Nach Price (1999) liegt ein verändertes Körperbild dann vor, wenn individuelle und soziale Copingstrategien zur Veränderung der Körperrealität, des Körperideals und der Körperrepräsentation durch Verletzung, Erkrankung oder Behinderung oder soziale Stigmatisierung unwirksam oder überfordert werden.
Sofern sich die Störung zu einem Wahn entwickelt, wird niemand die Betroffenen davon abbringen bzw. umstimmen können. Die angenommene Fremdwahrnehmung verhärmt sich. Zwischen
Selbstwahrnehmung und Fremdwahrnehmung klafft eine Lücke. Oft fühlen sich die Betroffenen von anderen (z.B. in der Öffentlichkeit) angestarrt und fürchten, die vermeintliche Entstellung gebe
anderen Anlass zu Ablehnung, Verachtung oder anderen negativen Bewertungen.

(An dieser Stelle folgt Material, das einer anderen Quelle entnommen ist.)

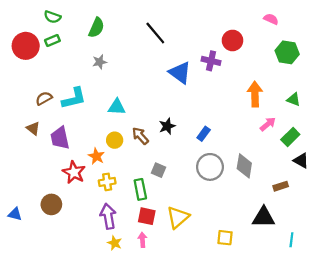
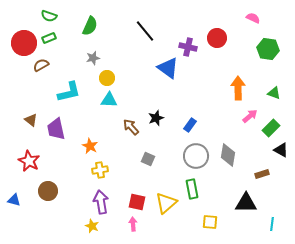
purple cross: (211, 61) -> (188, 47), moved
brown semicircle: (44, 98) -> (41, 65), moved
yellow circle: (115, 140) -> (107, 78), moved
red star: (74, 172) -> (29, 161), moved
green rectangle: (140, 189) -> (192, 189), moved
yellow star: (115, 243) -> (92, 226), moved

Aufgrund der befürchteten Hässlichkeit des eigenen Körpers ist es für Betroffene oftmals schwierig bis unmöglich, sich mit als attraktiv empfundenen Personen zu unterhalten und eine normale bzw.

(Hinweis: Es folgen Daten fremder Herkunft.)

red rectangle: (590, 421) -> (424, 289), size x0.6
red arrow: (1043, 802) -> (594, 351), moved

gesunde Liebesbeziehung zu führen. Für die Partner der Betroffenen ist die Störung, das daraus resultierende Verhalten und Vermeidungsverhalten sowie die daraus resultierenden Gefühle und
Stimmungen oft unerträglich.
Wie eine Metaanalyse der kognitiv-behavioralen Psychotherapie-Resultate (aus acht Fallserien und zwei kontrollierten Untersuchungen) ergab, ist eine Behandlung angeblich durch kognitive Verhaltenstherapie und Verabreichung von Serotonin-Wiederaufnahmehemmern wirksam. Fluoxetin soll in der Monotherapie ebenso gut ansprechen wie Escitalopram. Auf jeden Fall lohnt sich die Konsultation eines entsprechenden Arztes (Psychiater), eine psychotherapeutische Behandlung und/oder ein Coaching. Die Konfrontation mit der Realität ist einen Versuch wert. Bei schwach ausgeprägter Störung kann sie gut helfen, sofern sie nicht bereits im Ansatz abgeschwächt wird bzw. auf Wunsch des Betroffenen oder seiner Angehörigen abgeschwächt werden soll. Bei einer wahnhaften Störung bzw. einem Wahn wird jedoch die Realität negiert und abgewiesen, wobei den Feedbackgebern Inkompetenz oder Verschwörung (Verschwörungstheorien) zugedacht wird. Hier kann dann nur noch ein Psychiater helfen, zumindest dann, wenn die Einsicht zum Arztbesuch und zur Befolgung der verordneten Therapie vorhanden ist.